** Data for this task follows **

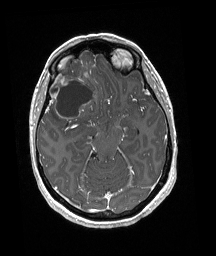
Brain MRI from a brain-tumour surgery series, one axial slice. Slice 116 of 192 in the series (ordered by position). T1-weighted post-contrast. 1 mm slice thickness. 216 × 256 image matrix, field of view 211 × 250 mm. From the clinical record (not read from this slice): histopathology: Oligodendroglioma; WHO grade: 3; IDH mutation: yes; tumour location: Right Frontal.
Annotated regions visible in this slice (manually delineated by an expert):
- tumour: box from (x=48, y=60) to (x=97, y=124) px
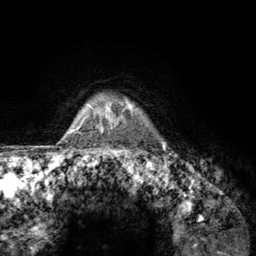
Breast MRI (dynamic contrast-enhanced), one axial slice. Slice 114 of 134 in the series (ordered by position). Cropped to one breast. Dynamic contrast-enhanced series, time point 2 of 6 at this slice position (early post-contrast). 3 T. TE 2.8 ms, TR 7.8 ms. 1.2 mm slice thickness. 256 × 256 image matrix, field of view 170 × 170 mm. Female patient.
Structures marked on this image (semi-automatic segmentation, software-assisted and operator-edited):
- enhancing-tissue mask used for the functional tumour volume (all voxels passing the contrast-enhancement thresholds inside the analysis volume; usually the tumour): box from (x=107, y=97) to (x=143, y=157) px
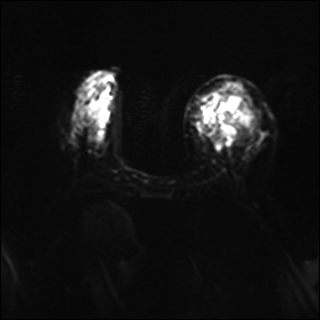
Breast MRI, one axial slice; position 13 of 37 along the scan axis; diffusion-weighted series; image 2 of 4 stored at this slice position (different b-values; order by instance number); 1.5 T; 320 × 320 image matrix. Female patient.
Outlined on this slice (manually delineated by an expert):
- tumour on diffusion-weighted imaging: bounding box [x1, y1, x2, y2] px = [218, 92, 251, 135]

** End of Data for this task **

Retrieve every line above holding the word "delineated".

* **Problem solution**:
Annotated regions visible in this slice (manually delineated by an expert):
Outlined on this slice (manually delineated by an expert):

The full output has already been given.